Czech-Slovak Project Helps Vegetable Growers Detect Pests Early

The project involves scientific teams from the Czech Republic and Slovakia under the leadership of the project partner, the agricultural company Moravoseed CZ a.s. Photo Credit: Freepik.

Brno, 4 Sept (BD) – Modern agriculture faces a combination of negative influences that have a major impact on the quality and quantity of crops. Due to climate change, plants are stressed at an early stage of growth and are therefore more susceptible to damage from various pathogens or pests. 

Scientists at Brno’s Mendel University, in collaboration with other partners, focused on the early detection of harmful organisms. The experts developed methods to help detect selected diseases that cause the greatest losses to growers at an early stage.

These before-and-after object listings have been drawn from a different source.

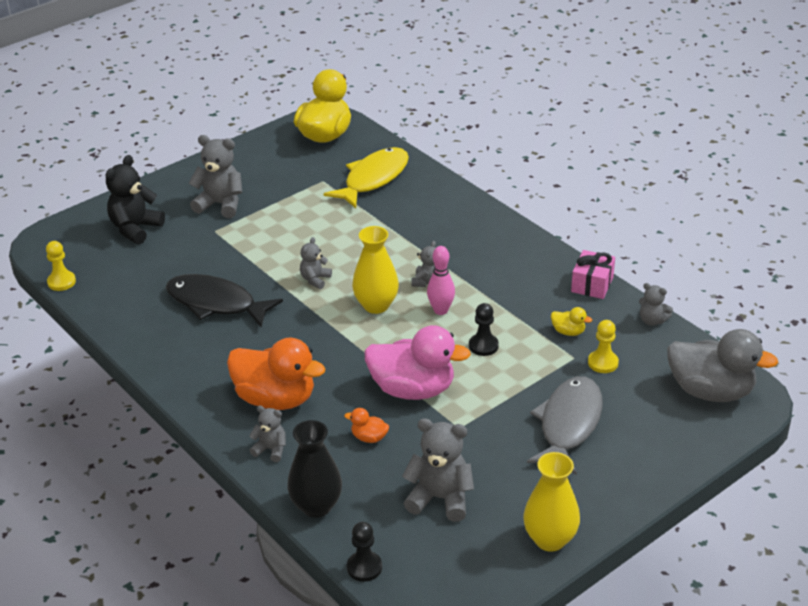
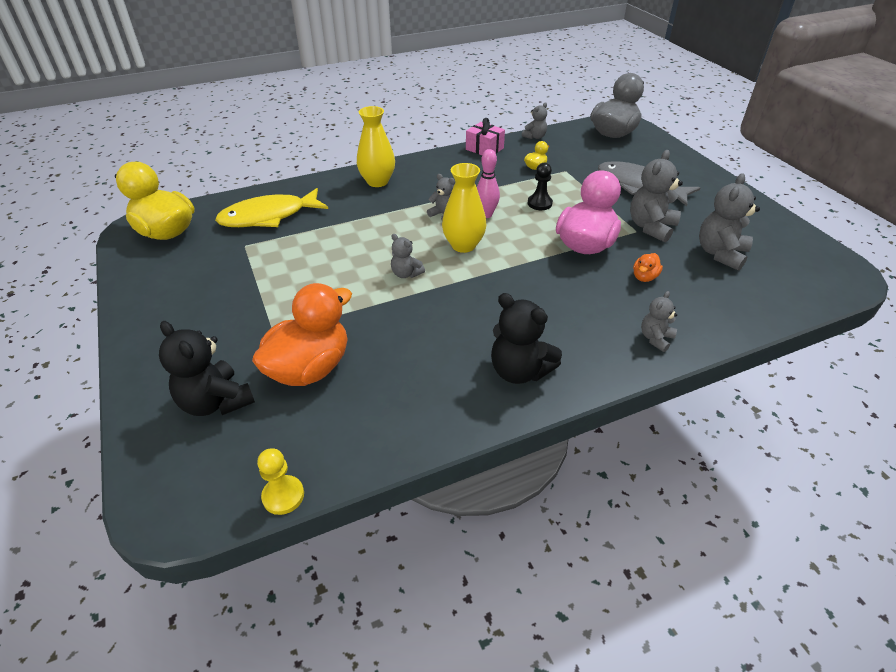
camera: 75 degrees left, 5 degrees up
black fish [166,274,283,327] -> none
grey teddy bear [189,135,242,218] -> grey teddy bear moved to [630,150,683,242]
orange duck [227,338,326,410] -> orange duck moved to [252,283,352,386]
black vase [287,420,342,518] -> none
yellow fish [324,147,409,208] -> yellow fish turned 75 degrees counterclockwise [215,188,328,227]
black pawn [347,522,382,582] -> none
yellow vase [523,452,580,552] -> yellow vase moved to [357,106,395,187]
yellow pawn [588,320,619,373] -> none
none -> black teddy bear [491,293,562,384]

At MENDELU’s Faculty of Agronomy, the experts worked on the detection of, for example, nematodes, tomato phytoplasma stolbur and garlic white rot. 

To detect selected pathogens, the experts at the Faculty of Agronomy use species-specific DNA analysis with molecular genetics methods. “Detection is carried out on a similar basis to coronavirus testing in medicine today, mainly using real-time PCR,” explained Aleš Knoll, MENDELU project coordinator at the Institute of Animal Morphology, Physiology and Genetics.

“A cultivator or even a gardener can come to us with a sample if they are not sure, and we are able to confirm whether it is a certain disease or something else,” said Tomáš Vyhnánek from the Institute of Plant Biology. “In the case of phytoplasma, for example, the manifestations in certain stages are very similar to various physiological disorders associated with inadequate nutrition. In our laboratory, the grower gets confirmation as to whether it is a disease or not.” 

The diseases the scientists will focus on were selected in advance by the growers through a questionnaire. The aim of the project was to respond as closely as possible to the current needs of the Czech and Slovakian horticultural industry. “For example, the tomato phytoplasma stolbur causes plant deformation,” added Vyhnánek. “It is a disease transmitted by stinging insects that causes considerable problems in terms of yield. Similarly, garlic white rot can reduce yields when it appears, for example, in garlic or onion storage. This can lead to contamination of a large part of the production.”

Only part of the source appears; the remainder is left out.